Je vous propose maintenant d’écouter quelques extraits pour lesquels j’ai utilisé des presets suffisamment représentatifs des capacités de la machine :
- 20 – Preset Wide Eddie – EVH 5150 IIIS 6L6 Blue00:37
- 21 – Preset Deep Dive – 65 Deluxe Reverb00:31
- 22 – Preset Starfall – 65 Twin Reverb00:34
- 23 – Preset Harmonic Swirl – 65 Super Reverb00:20
- 24 – Preset Big Ambient – 65 Deluxe Reverb00:30
- 25 – Preset Royal Tea – 2xUK3000:13
- 26 – Preset Studio Bass00:16
- 27 – Preset Acoustic00:31
La puissance du Tone Master Pro est suffisante pour bénéficier de la fonction « spillover » entre deux presets. Autrement dit, lorsque l’on passe d’un preset à l’autre, les queues de réverbes et autres effets qui génèrent des répétitions sont préservés. De plus, il sera possible d’utiliser les footswitches pour changer de preset, activer des effets à la manière d’un pedalboard traditionnel ou une combinaison des deux. Le Tone Master Pro propose également une organisation par morceau ou par setlist.

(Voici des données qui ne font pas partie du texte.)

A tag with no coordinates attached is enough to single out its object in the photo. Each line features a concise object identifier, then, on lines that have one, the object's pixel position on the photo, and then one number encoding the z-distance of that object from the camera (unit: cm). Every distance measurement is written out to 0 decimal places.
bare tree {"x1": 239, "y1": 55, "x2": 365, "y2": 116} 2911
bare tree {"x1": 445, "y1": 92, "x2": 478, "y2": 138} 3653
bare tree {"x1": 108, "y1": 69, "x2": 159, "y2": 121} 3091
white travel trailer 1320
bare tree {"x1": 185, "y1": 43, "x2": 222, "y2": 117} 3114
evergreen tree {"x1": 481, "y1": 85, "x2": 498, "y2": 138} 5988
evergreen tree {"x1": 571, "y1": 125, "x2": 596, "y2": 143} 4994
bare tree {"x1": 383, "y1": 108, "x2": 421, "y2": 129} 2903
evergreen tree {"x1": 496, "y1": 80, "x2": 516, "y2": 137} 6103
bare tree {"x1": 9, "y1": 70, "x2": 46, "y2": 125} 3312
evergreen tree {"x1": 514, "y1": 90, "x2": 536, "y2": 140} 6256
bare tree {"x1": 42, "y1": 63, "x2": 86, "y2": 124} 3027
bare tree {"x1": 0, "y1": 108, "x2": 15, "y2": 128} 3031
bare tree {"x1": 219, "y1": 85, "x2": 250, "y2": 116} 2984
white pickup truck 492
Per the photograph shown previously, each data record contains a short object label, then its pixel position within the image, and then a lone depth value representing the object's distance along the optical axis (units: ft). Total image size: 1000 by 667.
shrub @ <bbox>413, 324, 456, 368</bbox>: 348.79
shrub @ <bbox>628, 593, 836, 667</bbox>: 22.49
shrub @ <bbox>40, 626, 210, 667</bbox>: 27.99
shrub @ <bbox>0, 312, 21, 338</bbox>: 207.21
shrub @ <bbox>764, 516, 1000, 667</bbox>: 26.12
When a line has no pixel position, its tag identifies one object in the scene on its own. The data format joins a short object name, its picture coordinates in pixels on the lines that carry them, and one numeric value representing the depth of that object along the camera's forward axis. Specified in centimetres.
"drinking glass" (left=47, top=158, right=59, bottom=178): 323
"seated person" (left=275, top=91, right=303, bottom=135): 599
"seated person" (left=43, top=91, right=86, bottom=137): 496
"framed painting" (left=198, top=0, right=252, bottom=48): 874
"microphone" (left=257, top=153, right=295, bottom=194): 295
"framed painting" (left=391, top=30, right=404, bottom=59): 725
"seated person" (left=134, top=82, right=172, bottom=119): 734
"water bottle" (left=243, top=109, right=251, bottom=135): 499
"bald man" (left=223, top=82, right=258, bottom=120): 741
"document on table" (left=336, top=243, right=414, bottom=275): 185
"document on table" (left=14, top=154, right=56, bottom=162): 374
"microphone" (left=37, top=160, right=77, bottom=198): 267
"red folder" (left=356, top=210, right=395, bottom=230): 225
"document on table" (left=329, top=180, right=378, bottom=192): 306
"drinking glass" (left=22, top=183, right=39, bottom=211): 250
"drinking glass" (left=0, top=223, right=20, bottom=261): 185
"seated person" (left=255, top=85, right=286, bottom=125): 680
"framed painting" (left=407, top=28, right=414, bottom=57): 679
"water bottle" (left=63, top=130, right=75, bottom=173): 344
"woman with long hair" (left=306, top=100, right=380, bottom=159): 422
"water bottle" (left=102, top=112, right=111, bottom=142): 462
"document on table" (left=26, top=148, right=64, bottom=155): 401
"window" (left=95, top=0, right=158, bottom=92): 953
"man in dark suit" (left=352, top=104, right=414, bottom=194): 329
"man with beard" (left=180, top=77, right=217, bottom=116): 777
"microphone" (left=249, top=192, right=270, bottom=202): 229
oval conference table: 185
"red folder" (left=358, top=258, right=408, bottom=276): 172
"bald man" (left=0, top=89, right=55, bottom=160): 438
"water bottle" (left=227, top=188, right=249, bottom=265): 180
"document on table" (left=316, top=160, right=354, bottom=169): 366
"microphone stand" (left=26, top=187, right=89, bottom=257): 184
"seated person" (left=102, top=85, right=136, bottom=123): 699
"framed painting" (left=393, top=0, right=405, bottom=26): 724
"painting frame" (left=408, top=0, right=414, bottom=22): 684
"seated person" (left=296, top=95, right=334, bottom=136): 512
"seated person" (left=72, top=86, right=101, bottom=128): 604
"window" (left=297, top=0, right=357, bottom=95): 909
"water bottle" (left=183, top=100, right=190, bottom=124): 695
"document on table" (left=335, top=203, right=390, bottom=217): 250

Par ailleurs, un preset pourra être composé d’effets branchés en série ou en parallèle. Étant donné que le multieffet dispose d’une entrée Line/Mic, on pourra créer deux circuits indépendants, un pour la guitare ou la basse et un autre pour le micro. Chacun de ces circuits pourra ensuite être envoyé sur les sorties de son choix.

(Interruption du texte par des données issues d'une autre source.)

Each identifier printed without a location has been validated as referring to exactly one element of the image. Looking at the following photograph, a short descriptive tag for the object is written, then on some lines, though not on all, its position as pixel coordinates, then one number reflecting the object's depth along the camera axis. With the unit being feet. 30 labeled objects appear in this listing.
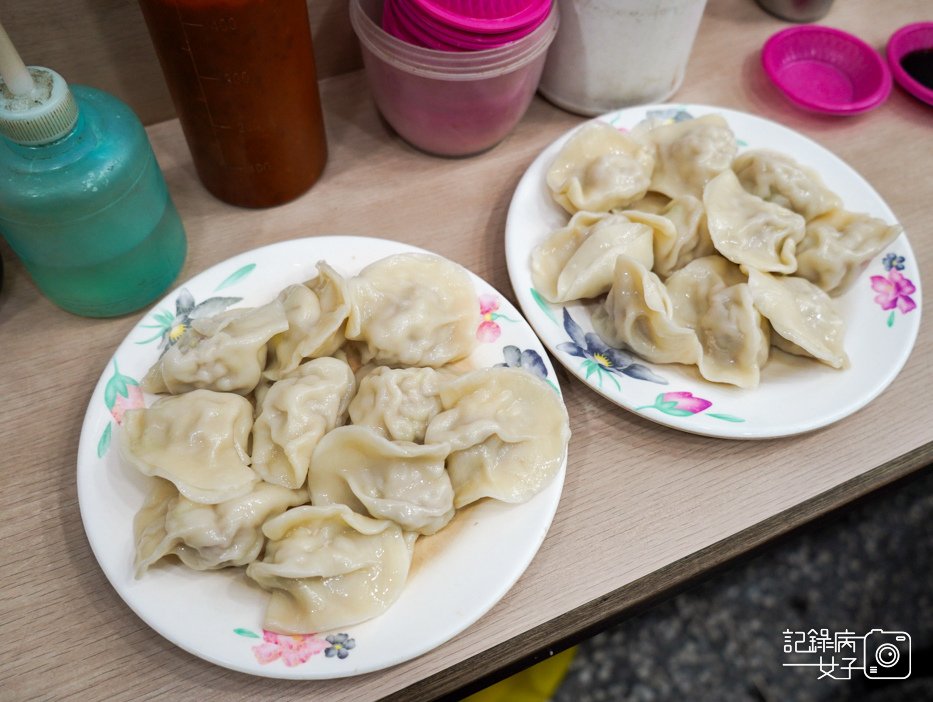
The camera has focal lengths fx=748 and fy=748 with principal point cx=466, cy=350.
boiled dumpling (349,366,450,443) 1.10
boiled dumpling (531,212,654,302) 1.25
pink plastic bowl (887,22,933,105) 1.78
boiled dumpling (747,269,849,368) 1.21
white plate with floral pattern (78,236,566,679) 0.92
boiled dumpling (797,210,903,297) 1.31
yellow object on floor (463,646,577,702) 1.66
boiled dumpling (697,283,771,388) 1.20
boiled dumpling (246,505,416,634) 0.95
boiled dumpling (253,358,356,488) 1.06
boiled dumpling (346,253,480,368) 1.16
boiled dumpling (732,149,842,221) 1.38
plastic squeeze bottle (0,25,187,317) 1.00
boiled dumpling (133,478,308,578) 0.96
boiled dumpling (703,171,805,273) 1.32
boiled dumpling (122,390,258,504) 1.01
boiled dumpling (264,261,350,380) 1.14
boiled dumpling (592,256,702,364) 1.19
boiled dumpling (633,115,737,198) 1.39
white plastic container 1.44
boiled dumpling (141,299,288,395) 1.09
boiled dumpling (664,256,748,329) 1.29
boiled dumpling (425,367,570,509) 1.05
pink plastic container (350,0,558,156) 1.30
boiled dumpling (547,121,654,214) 1.36
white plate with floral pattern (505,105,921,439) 1.15
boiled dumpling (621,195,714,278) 1.32
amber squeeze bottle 1.08
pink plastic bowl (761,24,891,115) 1.71
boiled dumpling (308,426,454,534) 1.02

En revanche, malgré une connectique qui se veut complète, le Tone Master Pro n’offre pas la possibilité de cloner son matériel (amplis, pédales de saturation ou l’ensemble). C’est là un manquement surprenant pour une machine vendue à ce prix. Ceci fait perdre une certaine forme de flexibilité à l’appareil ; cela implique aussi de devoir compter sur la bonne volonté de Fender vis-à-vis de son suivi des mises à jour et l’ajout de références supplémentaires.
Avant de passer à la conclusion, j’ajoute un dernier mot au sujet de l’enceinte FRFR fournie par Fender dans le cadre de ce test, la Tone Master FR-10. Ce modèle 10 pouces s’est révélé efficace et j’ai particulièrement apprécié la réactivité de l’égaliseur. Cette enceinte pourra donc être un bon complément pour l’instrumentiste qui souhaite disposer d’une configuration numérique complète. De plus, grâce à la flexibilité de routage des sorties du Tone Master Pro, il est possible d’utiliser cette enceinte FRFR comme un retour personnel sur scène. Comptez malgré tout environ 500 euros de budget supplémentaire.
Verdict ?
Le Tone Master Pro de Fender est une machine aux nombreuses qualités. Le multieffet est bien construit, bénéficie d’une prise en main parfaitement bien pensée et dispose de toute la connectique nécessaire pour trouver sa place en studio et sur scène. Les sonorités sont bonnes avec, entre autres, des sensations de jeu excellentes. En revanche, Fender vend son appareil très cher et, pour ce prix, il est dommage de ne pas disposer d’un système de « clonage » devenu assez courant sur les machines de cette catégorie. On aurait également apprécié une gestion d’enceintes aux fonctionnalités plus poussées (utiliser deux micros en stéréo avec un placement libre dans l’espace sur un même bloc). Pour ces raisons, le Tone Master Pro perd quelques points sur sa copie.